In Europe, automakers have had to deal with the General Safety Regulation, which mandates a range of safety technologies including intelligent speed assistance, driver attention warnings, reversing detection and event data recorders, as well as autonomous emergency braking and emergency lane-keeping systems for passenger cars and vans.

Mr Annese said lane-keeping systems are particularly difficult to tune, because manufacturers have to balance what drivers want with what independent safety bodies expect.
“Talking about the elephant in the room, that is the lane-keep assist, the rest you can manage, but the lane keep is probably one of the biggest offenders,” he said.
“But the lane keep you have an edge between what Euro NCAP is asking to give you the five stars and what you don’t want, and so you decrease, decrease, and at the end of the story you find the balance between these two.
“We did the work with Stellantis for fixing this, and we continue to work with them.”

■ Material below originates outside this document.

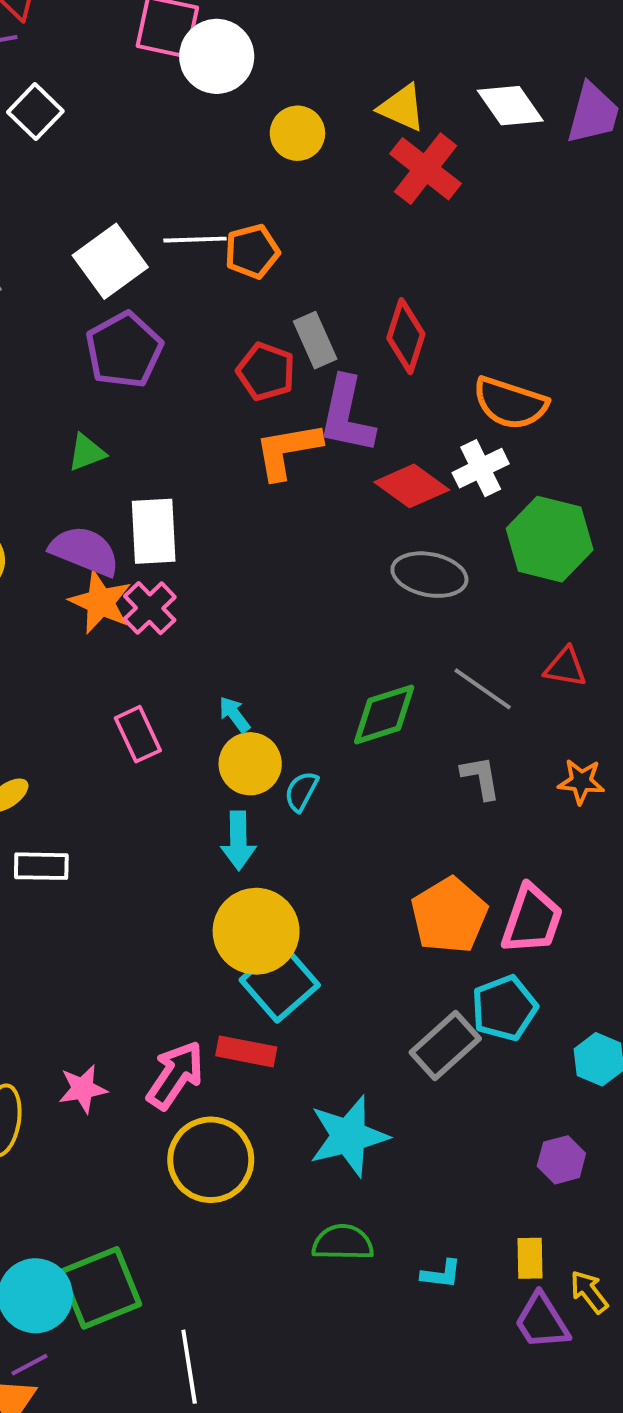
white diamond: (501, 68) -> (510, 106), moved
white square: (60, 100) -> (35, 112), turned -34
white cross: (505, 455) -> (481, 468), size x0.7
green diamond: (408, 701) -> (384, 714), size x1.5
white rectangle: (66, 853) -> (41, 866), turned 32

The B05 is fitted with 21 advanced driver assistance systems (ADAS) and seven airbags. The car uses 14 sensors and cameras to put its ADAS to use.
Mr Annese said Leapmotor’s driver-assistance calibration had improved since the C10 SUV, and that the B05’s steering tune could also be rolled into the B10 via an over-the-air update.
“We are still reviewing the tuning, the steering of this one. We will probably be taken on B10 as well, because we like the software the way it has been tuned,” he said.
“So the next OTA of B10 will take steering feeling of this one, because we noticed that this was better, so now B10 can get it as a let’s say a gift, it is one one on the advantage of having full OTA capability.”

It is not yet clear whether any such B10 update would apply to Australian-delivered vehicles but we believe that will be the case.
The B10 already has a five-star ANCAP safety rating in Australia, as well as a five-star Euro NCAP safety rating in Europe.
The B05 has not yet received a Euro NCAP rating, though Leapmotor says the car has already been tested and a five-star result is expected.
The new small hatchback is due in Australia in the second half of 2026, where it will sit below the B10 small electric SUV.
Australian pricing and specifications have not been confirmed.